Vamos tentar avaliar o tamanho do mercado de trabalho do nosso Aluízio. Primeiramente, o hábito de fumar está em plena decadência. Fumar ficou brega, anti-social, perigoso para a saúde e caro. É cada vez menor o número de pessoas que fumam. E desses fumantes, quantos usam isqueiros para acender seus cigarros? E das que usam acendedores, quantas preferem os de plástico, ao invés de fósforos? Ainda, desse pequeno universo, quantos têm seus isqueiros quebrados? Mais: desses, quantos levam isqueiros para consertar? Ou seja, resta ao nosso querido personagem uma quantidade mínima como clientela.
Logo após fazer essa foto aí, entrei no primeiro barzinho da mesma feira para tomar o preço de um isqueiro de plástico. Três reais. Eu queria fazer um cálculo, ainda que impreciso, da renda mensal do nosso Aluízio Carneiro da Silva. Indaguei quantas daquelas pecinhas de produzir chamas eram vendidos por dia. Não mais que três. Às vezes nenhuma.
Sendo otimistas, vamos calcular que, ao fim do mês, aquele bar venda 90 isqueirinhos. E que a quantidade de fregueses de Aluízio se estenda aos vinte outros bares do local. Logo, a quantidade de peças que formam seu mercado de trabalho seria de 1.800. Desse conjunto, quantos se quebrarão e que número irá parar na mesinha da pequena oficina de nosso consertador de isqueiros? Digamos que dez por cento. Isto iria perfazer 180.

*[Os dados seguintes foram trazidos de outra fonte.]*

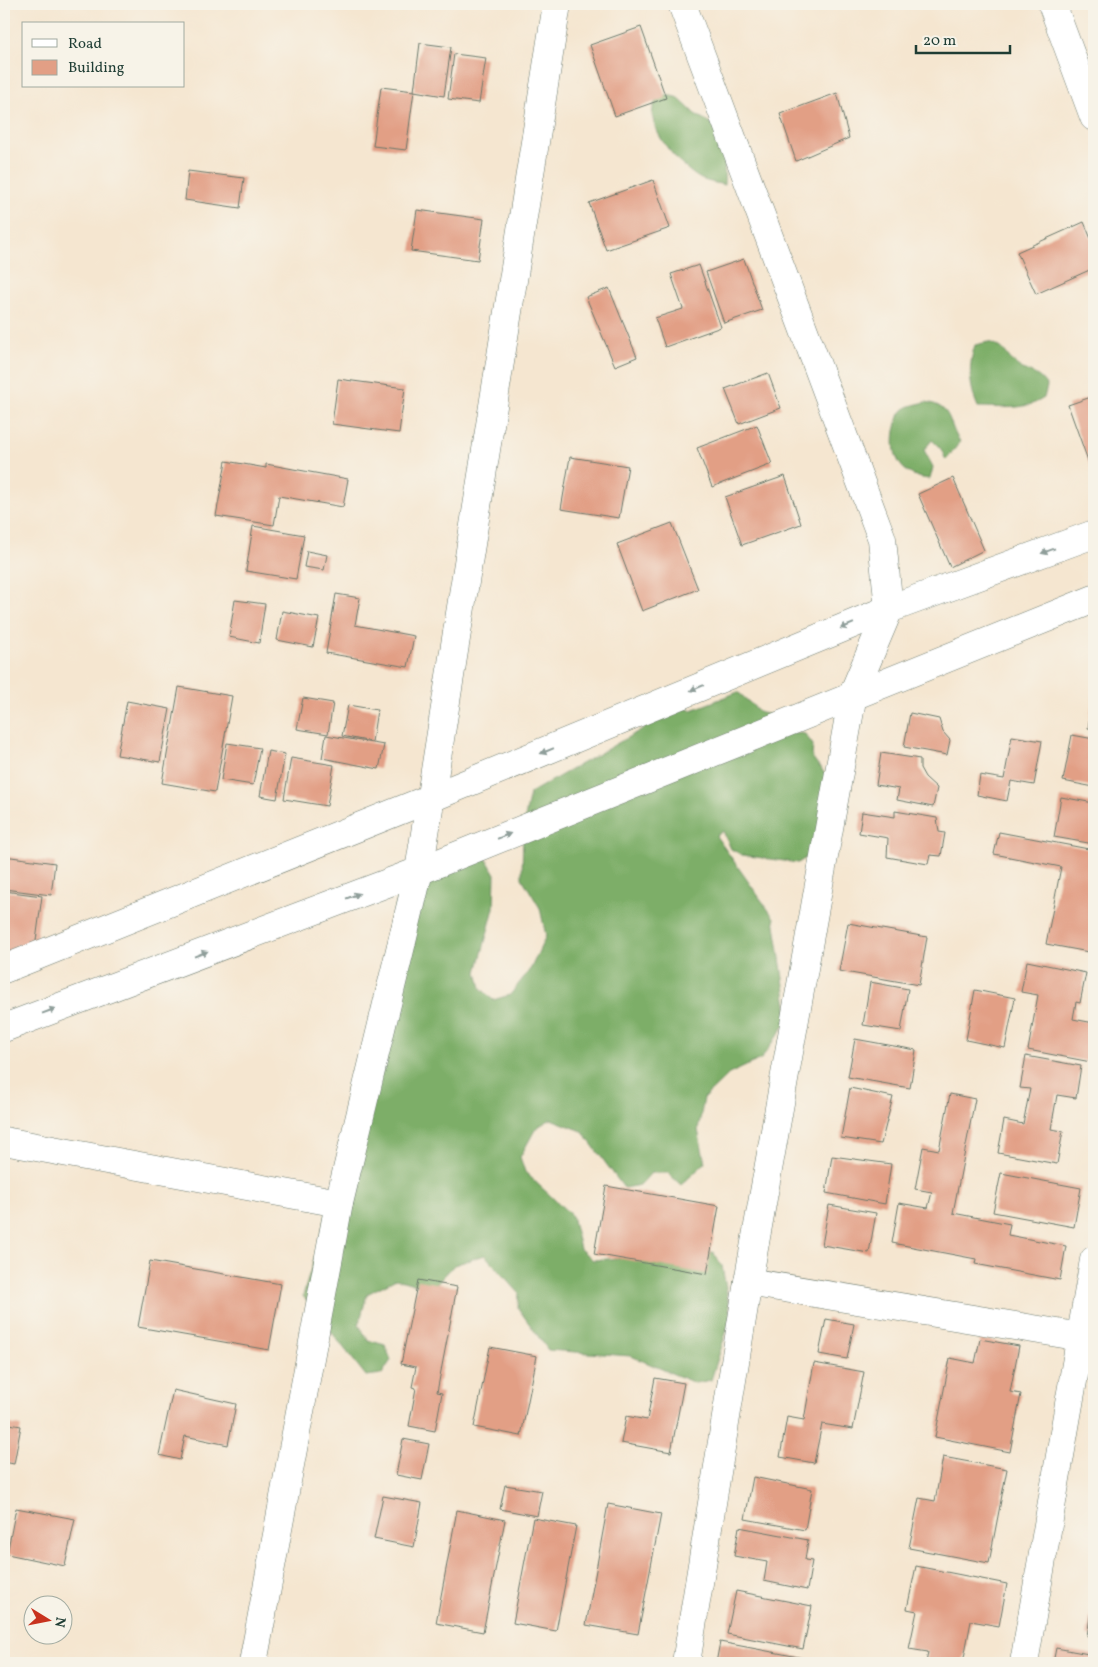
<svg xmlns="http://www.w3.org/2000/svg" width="1098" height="1667" font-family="Vollkorn,serif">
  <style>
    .forest { fill: #7dae68; stroke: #4e764e }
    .building { fill: #e29f85 }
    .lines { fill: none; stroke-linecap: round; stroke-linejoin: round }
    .street-casing { stroke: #6a786b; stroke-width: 29 }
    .street { stroke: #fff; stroke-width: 28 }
    .oneway { fill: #8f9e9a }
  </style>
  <rect width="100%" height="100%" fill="#f7f3e8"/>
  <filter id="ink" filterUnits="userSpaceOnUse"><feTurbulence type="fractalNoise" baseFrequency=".02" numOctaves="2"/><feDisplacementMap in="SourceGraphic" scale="10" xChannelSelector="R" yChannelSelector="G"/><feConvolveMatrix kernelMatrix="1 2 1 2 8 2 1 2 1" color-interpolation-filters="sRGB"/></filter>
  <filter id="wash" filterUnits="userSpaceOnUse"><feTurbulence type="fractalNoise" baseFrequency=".0096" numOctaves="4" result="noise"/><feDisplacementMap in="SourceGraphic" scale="20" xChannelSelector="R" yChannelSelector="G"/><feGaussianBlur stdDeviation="1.12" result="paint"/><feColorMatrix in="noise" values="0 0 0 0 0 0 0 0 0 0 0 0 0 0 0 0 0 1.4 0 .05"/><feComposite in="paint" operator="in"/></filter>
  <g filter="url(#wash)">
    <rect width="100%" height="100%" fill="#f5e6d0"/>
    <g class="forest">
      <path d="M664 95 677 97 695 114 717 127 725 152 724 185C717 183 708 182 701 179 682 169 642 126 655 103 657 100 661 97 664 95Z"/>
      <path d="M988 342C1009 348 1004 356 1018 366 1031 375 1037 371 1047 386L1044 398C1025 411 1000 407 978 407 969 386 968 367 975 345Z"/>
      <path d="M926 402C954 407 947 423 960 442L946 460 941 449 932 440 924 450 933 467 930 479C901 477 891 457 895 431 897 424 898 414 904 409 910 405 918 404 926 402Z"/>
      <polygon points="738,692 761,713 773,715 793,732 805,734 813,745 812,757 830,780 818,850 798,863 742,855 731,849 723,831 716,836 774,918 789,1019 761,1059 729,1074 704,1098 698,1130 705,1163 681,1185 668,1173 651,1173 640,1185 624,1188 582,1131 551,1119 536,1128 520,1157 525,1172 572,1216 580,1249 593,1260 713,1252 722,1266 731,1317 711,1380 695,1383 631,1356 548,1350 518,1308 519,1293 485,1255 454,1265 432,1289 396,1279 367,1294 359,1325 368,1340 385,1345 391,1360 382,1374 366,1376 303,1296 342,1162 403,872 486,858 495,874 494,908 477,972 481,988 493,1000 510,995 531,968 546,936 540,908 522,878 523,827 530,793 646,727 648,720 671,706 692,710"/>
    </g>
    <g id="blocks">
      <g class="building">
        <polygon points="641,27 666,98 615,116 590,45"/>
        <polygon points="420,43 451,47 444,96 414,91"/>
        <polygon points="454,54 486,58 479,103 448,99"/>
        <polygon points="381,87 414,91 406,150 373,146"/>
        <polygon points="837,93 849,138 796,161 780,114"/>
        <polygon points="188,171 244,178 240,208 185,200"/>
        <polygon points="653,180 670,228 606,250 589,203"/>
        <polygon points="417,210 484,219 478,260 411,251"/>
        <polygon points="1084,222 1094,246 1094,268 1036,294 1017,252"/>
        <polygon points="744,259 762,310 724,323 706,272"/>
        <polygon points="699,265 721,327 665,347 655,318 683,309 671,274"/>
        <polygon points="609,288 637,357 615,366 586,297"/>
        <polygon points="768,373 781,408 739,424 725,389"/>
        <polygon points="338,379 405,388 399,433 332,424"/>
        <polygon points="1094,396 1094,468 1091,469 1068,405"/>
        <polygon points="757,425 772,464 712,487 697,448"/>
        <polygon points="570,457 628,466 619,518 561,509"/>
        <polygon points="226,461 266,468 266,464 348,479 343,507 279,496 274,525 216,516"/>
        <polygon points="785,476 801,524 742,545 725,497"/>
        <polygon points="953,478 984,550 950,567 918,494"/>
        <polygon points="672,523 698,589 642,611 617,544"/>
        <polygon points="253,526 304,535 296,579 246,571"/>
        <polygon points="307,551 327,555 324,570 304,567"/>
        <polygon points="336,594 360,598 355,625 414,636 408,667 326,653"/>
        <polygon points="235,600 265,604 259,643 229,637"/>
        <polygon points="282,611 319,618 313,647 277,640"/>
        <polygon points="179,687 232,696 215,792 162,783"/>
        <polygon points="1093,696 1094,696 1094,729 1088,728"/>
        <polygon points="303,698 333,703 328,734 297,729"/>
        <polygon points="127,701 170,709 160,762 117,755"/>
        <polygon points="348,705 377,710 372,742 342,736"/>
        <polygon points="910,713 939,719 943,732 950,740 947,755 904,747"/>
        <polygon points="326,735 384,745 379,769 322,758"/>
        <polygon points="1072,735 1094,739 1094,787 1063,781"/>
        <polygon points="1012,736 1042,741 1034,785 1011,781 1007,801 977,795 980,775 1004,779"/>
        <polygon points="227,743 260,748 253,785 221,780"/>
        <polygon points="268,751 285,754 277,799 260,796"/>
        <polygon points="881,753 920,759 920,768 925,777 937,788 933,807 897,800 899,789 876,785"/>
        <polygon points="291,758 334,765 327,806 284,799"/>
        <polygon points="1061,797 1094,803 1094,844 1054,837"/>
        <polygon points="895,811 937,818 939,832 945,833 941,856 930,855 928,864 887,857 888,838 859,833 862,812 895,817"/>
        <polygon points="999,832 1094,850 1094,953 1046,944 1061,867 994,854"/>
        <polygon points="4,856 55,863 51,895 4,889"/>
        <polygon points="4,891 42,896 34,956 4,952"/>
        <polygon points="848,923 927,937 919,985 839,971"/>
        <polygon points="1027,961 1086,973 1080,1003 1076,1002 1073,1019 1094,1023 1094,1044 1091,1062 1028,1050 1038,995 1021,992"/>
        <polygon points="870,982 908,989 901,1031 863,1025"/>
        <polygon points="975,990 1015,998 1005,1048 966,1040"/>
        <polygon points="855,1039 916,1050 910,1088 848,1077"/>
        <polygon points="1026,1056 1081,1066 1076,1098 1057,1095 1051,1129 1063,1131 1057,1164 998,1153 1004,1120 1023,1124 1030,1089 1020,1088"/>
        <polygon points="850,1088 893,1097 881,1144 841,1138"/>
        <polygon points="950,1094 975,1099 953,1213 1010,1224 1008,1235 1066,1246 1060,1280 975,1264 976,1259 892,1243 899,1203 928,1208 932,1192 915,1189 923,1147 939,1150"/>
        <polygon points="832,1156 891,1164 885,1204 826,1193"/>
        <polygon points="1001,1173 1081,1188 1074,1227 993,1212"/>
        <polygon points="606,1186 719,1206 707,1274 594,1254"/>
        <polygon points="829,1205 876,1213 869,1253 822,1245"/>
        <polygon points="150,1261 281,1284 269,1350 138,1327"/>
        <polygon points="418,1280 457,1287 437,1392 442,1393 435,1431 409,1426 416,1388 412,1387 416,1367 401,1364"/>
        <polygon points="826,1319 854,1324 847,1359 819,1354"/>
        <polygon points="980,1339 1019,1346 1010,1392 1021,1394 1010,1452 935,1437 950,1358 975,1363"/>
        <polygon points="490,1347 537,1356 521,1436 474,1427"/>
        <polygon points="814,1363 864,1372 853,1429 822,1424 814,1463 780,1457 787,1417 804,1420"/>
        <polygon points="655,1378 684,1383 671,1452 621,1443 626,1416 647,1420"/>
        <polygon points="173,1390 236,1404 228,1445 185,1436 180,1460 159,1455"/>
        <polygon points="4,1423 21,1426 14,1464 4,1462"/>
        <polygon points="403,1439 429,1444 422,1480 396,1475"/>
        <polygon points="943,1457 1007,1469 989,1563 909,1548 919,1498 935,1501"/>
        <polygon points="753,1477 812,1489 805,1530 745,1519"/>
        <polygon points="505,1485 542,1491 537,1516 500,1509"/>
        <polygon points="383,1496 422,1503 414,1547 374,1539"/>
        <polygon points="608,1504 661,1514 638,1634 586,1625"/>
        <polygon points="16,1508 75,1519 65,1566 7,1554"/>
        <polygon points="457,1510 505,1520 483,1632 436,1623"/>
        <polygon points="533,1518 576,1526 556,1631 513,1623"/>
        <polygon points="739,1527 808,1540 805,1560 812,1561 807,1590 764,1581 767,1562 734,1556"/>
        <polygon points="916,1566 1007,1584 999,1626 971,1621 963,1663 926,1663 928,1652 909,1649 917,1611 907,1609"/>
        <polygon points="736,1591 812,1606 803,1649 727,1634"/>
        <polygon points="1093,1598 1094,1598 1094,1637 1087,1636"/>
        <polygon points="720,1642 809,1659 808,1663 716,1663"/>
        <polygon points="1056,1648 1094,1655 1094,1663 1053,1663"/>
      </g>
    </g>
  </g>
  <g filter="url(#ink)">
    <use href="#blocks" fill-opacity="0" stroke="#6a786b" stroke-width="1"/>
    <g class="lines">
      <g class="street-casing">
        <g id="street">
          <polyline points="682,4 882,539 889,609 853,694 748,1282 686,1663"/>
          <polyline points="1052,4 1094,117"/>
          <polyline points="4,969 431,798 889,609 1094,534"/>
          <polyline points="4,1028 419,871 1094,599"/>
          <polyline points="4,1141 339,1203"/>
          <polyline points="748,1282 1094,1339"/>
          <polyline points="253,1663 339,1203 419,871 557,4"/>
          <polyline points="1024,1663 1094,1260"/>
        </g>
      </g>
      <use href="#street" class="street"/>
    </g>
    <defs><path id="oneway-solid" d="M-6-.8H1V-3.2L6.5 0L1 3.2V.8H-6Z" transform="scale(1.25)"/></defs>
    <g class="oneway">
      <use href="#oneway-solid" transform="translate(1048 551) rotate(160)"/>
      <use href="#oneway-solid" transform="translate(847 626) rotate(158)"/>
      <use href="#oneway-solid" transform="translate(697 688) rotate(158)"/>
      <use href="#oneway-solid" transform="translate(547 751) rotate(158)"/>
      <use href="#oneway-solid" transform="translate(504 836) rotate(-22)"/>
      <use href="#oneway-solid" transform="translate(353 896) rotate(-21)"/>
      <use href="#oneway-solid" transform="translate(201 954) rotate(-21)"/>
      <use href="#oneway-solid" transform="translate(49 1011) rotate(-21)"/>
    </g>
  </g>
  <rect width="1098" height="1667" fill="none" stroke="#f7f3e8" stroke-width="20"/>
  <rect x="22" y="22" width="162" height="65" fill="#f7f3e8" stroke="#a1aaa0"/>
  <rect x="32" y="39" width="25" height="8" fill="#ffffff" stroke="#a1aaa0"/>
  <text x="68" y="48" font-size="15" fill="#1f3d34">Road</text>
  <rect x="32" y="60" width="25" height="15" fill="#e29f85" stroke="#a1aaa0"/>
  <text x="68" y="72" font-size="15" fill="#1f3d34">Building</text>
  <g transform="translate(48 1620) rotate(100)"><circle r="24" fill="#f7f3e8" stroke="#a1aaa0"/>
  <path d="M0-4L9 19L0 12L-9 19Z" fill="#c8321e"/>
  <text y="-8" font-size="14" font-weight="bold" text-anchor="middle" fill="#1f3d34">N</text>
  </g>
  <path d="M916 45v8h94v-8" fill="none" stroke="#1f3d34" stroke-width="2.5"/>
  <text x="923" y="45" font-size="15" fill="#1f3d34" stroke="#f7f3e8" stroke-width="4" paint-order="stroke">20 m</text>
</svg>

Levando em conta que cada isqueiro custa três reais, vamos considerar que somente seria vantajoso para o possível freguês de Aluízio se o preço para repará-los fosse de no máximo dois reais, dois terços de um novinho. Isto leva ao resultado aproximado de quanto fatura por mês o nosso Aluízio: 360 reais.
É preciso levar em conta também o quanto nosso bravo personagem gasta com as peças que utiliza para reposição. Ou seja, o custo com a compra de pequenas molas, grampos, hastes, o esmeril de metal, tubinhos, material de reposição, enfim. Imagino que para aumentar seu lucro, Aluízio conta com o reabastecimento de gás e a recarga de pedras que produzem a faísca nos tais isqueirinhos. Esse serviço lhe poupa mão-de-obra e lhe rende centavos a mais.

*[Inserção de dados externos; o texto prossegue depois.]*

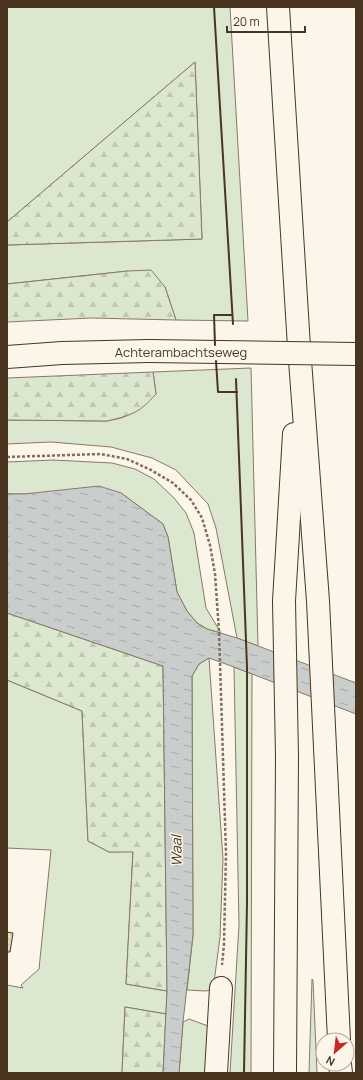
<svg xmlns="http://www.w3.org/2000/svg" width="363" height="1080" font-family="Manrope,sans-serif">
	<defs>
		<pattern id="forest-firs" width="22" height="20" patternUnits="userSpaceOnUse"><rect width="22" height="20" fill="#dce7d0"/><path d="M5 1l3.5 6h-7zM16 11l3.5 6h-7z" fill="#bec7b2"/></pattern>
		<pattern id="water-ripples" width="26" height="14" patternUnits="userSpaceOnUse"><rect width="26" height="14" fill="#c9cecd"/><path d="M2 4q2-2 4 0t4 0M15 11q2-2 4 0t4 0" fill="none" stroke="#a5a8a6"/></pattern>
		<pattern id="building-back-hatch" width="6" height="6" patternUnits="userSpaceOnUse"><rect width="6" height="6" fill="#ecdcbc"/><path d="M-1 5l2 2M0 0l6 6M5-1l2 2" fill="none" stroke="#ccbda1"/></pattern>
	</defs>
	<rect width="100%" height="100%" fill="#fbf6e9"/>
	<g fill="#dce7d0" stroke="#887966">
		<path d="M7,7h223l18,314 -72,-1 -11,-33 -37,-16 -121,13v-39l195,-6 -7,-177 -188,160z"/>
		<path d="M251,368l7,278 -21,-8 -21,-110 -8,-24 -32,-34 -24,-12 -41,-11 -60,-5 -44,2v-24l100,1 14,-3 12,-5 23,-19 -3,-22z"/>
		<path d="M53,460l59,3 23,6 19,10 20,19 12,15 8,20 12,75 15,25 -14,-4 -10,-6 -10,-12 -10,-19 -9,-55 -5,-13 -42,-31 -97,1h-17v-32z"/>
		<path d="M209,658l14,201 -3,78 -7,53 -8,1 -18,-1 6,-55 -1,-259 7,-12z"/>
		<path d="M234,667l18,7 -1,399h-21l9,-148z"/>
		<path d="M7,680l75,31 6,130 21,11 24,-1 -7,133 41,7 -1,23 -41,-7 -3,66h-115v-88l16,3 -2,-3 18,-16 12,-119 -44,-2z"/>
		<path d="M312,979l1,1 4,93h-8z"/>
		<path d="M189,1019l19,7 -2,47h-27l4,-51z"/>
	</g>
	<g fill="url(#forest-firs)" stroke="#887966">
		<path d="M195,62l7,177 -195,6v-23z"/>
		<path d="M151,270l14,17 11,33 -85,-2 -84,4v-38l121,-13z"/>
		<path d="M153,372l3,22c-4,4 -8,9 -12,12 -10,9 -24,12 -37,15l-100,-1v-42z"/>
		<path d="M7,613l156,53 4,325 -41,-7 7,-132h-24l-21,-11 -6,-130 -75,-31z"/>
		<path d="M125,1007l41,7 -3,59h-41z"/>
	</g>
	<path fill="url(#water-ripples)" stroke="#887966" d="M99,486l22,7 42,31 5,13 9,55 10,19 10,12 10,6 30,9 119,45v31l-122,-47 -25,-9 -10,6 -7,12 1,259 -10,87 -4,51h-16l4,-82 -4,-325 -156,-53v-119h17z"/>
	<path fill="url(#building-back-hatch)" stroke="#4a3520" d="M7,932l6,1 -3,19h-3z"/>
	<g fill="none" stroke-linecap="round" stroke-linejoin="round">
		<g stroke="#4a3520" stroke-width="24">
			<path id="minor" d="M216,1073l5,-85"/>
		</g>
		<g stroke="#4a3520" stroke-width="24">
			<path id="tertiary" d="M7,357l55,-4 87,-2"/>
		</g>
		<g stroke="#4a3520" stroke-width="24">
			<g id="motorway">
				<path d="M278,7l21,340 19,254 21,439"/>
				<path d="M340,1064l1,9"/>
				<path d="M285,1073l2,-316 -3,-156 10,-167"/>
			</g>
		</g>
		<path stroke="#7f6f5c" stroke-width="2.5" stroke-dasharray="3 2" stroke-linecap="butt" d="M7,457l94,-3 26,5 24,11 22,13 18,17 11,18 8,27 5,29 4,57 7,222 -2,91 -2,21"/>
		<use href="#minor" stroke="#fbf6e9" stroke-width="22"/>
		<use href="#tertiary" stroke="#fbf6e9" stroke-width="22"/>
		<use href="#motorway" stroke="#fbf6e9" stroke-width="22"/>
		<g stroke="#4a3520" stroke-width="24" stroke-linecap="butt">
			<path id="tertiary-bridge" d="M149,351l207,3"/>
		</g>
		<use href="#tertiary-bridge" stroke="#fbf6e9" stroke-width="22"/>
		<g stroke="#4a3520" stroke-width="2">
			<path d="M214,7l19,317"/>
			<path d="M215,345l-1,-30h18"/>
			<path d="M216,361l2,31h19"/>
			<path d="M236,379l11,288v236l-3,170"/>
		</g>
	</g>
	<g text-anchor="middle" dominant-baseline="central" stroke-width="3" stroke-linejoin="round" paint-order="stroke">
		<g font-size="13" fill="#4a3520" stroke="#fbf6e9">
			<text x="181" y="352">Achterambachtseweg</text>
		</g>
		<g font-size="14" font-style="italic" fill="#4a3520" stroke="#fbf6e9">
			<text transform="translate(176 851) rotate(-91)">Waal</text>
		</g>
	</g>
	<rect width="363" height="1080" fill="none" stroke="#4a3520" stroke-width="16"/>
	<g transform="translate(335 1052) rotate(208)"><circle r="19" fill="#fbf6e9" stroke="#b4a999"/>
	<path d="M0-3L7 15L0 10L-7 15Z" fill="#c62828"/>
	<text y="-6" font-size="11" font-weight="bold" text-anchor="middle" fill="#4a3520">N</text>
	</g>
	<path d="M227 26v6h78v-6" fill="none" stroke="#4a3520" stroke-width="2"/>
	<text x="233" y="26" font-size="12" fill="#4a3520" stroke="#fbf6e9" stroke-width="3" paint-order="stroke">20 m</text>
</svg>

Iguatu é a terra natal de três ases da música brasileira. Do consagrado maestro Eleazar de Carvalho, do compositor de belas melodias românticas Evaldo Gouveia e de Humberto Teixeira, o parceiro de Luís Gonzaga, o “Rei do Baião”. Depois de fotografá-lo, ouvi do sorridente Aluízio:
– Deus dá a cada pessoa um caminho para vencer na vida. Uns, escolhem a arte. Outros conseguem ser doutor. Muitos arranjam emprego de vendedor e alguns preferem a malandragem. Eu recebi o dom de consertar isqueiros. E é assim que consigo ganhar o sustento da família.
Realmente. O mexicano lá do começo dessa história tem razão. Como o Brasil não há dois.